Они сокрыли свое волшебство от людей,Но их читают в их наставлениях.Они ушли,Имена их исчезли вместе с ними,Но писания заставляютВспомнить их.
Такое возвеличивание понятий «мудрость» и «учение», без сомнения, является новшеством для Египта, отсылая в прошлое к эпохе Древнего царства и Поучениям Птаххотепа и Кагемни. Однако эта древняя «мудрость» была комплексом традиционных знаний, которые отец передает сыну; во времена империи же эта «мудрость» стала частью учебного курса школы писцов.

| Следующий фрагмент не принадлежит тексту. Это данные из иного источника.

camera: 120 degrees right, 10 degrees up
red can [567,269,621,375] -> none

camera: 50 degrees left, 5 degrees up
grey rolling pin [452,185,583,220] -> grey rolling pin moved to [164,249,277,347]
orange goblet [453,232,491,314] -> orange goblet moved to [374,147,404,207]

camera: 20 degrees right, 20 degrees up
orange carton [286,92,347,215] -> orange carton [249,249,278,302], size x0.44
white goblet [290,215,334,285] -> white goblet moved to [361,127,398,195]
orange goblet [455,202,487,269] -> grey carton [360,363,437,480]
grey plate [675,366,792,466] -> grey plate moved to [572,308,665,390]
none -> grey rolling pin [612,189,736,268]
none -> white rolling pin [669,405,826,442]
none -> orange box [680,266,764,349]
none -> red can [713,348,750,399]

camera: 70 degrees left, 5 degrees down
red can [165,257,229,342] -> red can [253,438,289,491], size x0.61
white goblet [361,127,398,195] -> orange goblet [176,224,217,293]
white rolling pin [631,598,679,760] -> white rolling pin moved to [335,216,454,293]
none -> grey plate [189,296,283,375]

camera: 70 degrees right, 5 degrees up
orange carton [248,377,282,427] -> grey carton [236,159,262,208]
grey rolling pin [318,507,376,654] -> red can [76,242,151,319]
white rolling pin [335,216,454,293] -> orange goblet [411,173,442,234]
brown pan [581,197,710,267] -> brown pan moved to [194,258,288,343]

Когда школяр чувствует себя более счастливым на улице, чем над прописями, ему можно лишь посочувствовать. Его ожидает множество скучных упражнений, таких как длинные и часто неструктурированные каталоги того, что государственному клерку может потребоваться написать. Список из приблизительно шестисот таких слов начинается так: «небо, солнечный диск, луна, звезда, Орион, Большая Медведица…» – и далее может продолжаться так: «военачальник, писец, солдат, армейский представитель, начальник сокровищницы, царский посланник в зарубежные страны…», или «пивовар, пекарь, куритель фимиама…», или «ларь, кладовая, сундук, склад, окно», или «вино Египта, вино Палестины, вино оазисов…» – и завершается словами «свежее мясо, вареное мясо, подслащенное мясо». Это перечисление не было названием статей энциклопедии; это был всего лишь список-упражнение, «чтобы научить невежду знать все, что существует»[310]. Подобная монотонность иногда частично смягчалась, будучи облеченной в литературную форму, например в стихотворении о боевой колеснице фараона, в котором прославлялась каждая деталь колесницы[311]. Подобная неестественная игривость затем появилась и в пространных гимнах богам, например в сочинении, прославляющем Амона, где заглавие каждого стиха увязывается с его первым и последним словом[312]. Египтяне любили играть в подобные словесные игры, ставшие отличительной чертой литературы именно этого периода.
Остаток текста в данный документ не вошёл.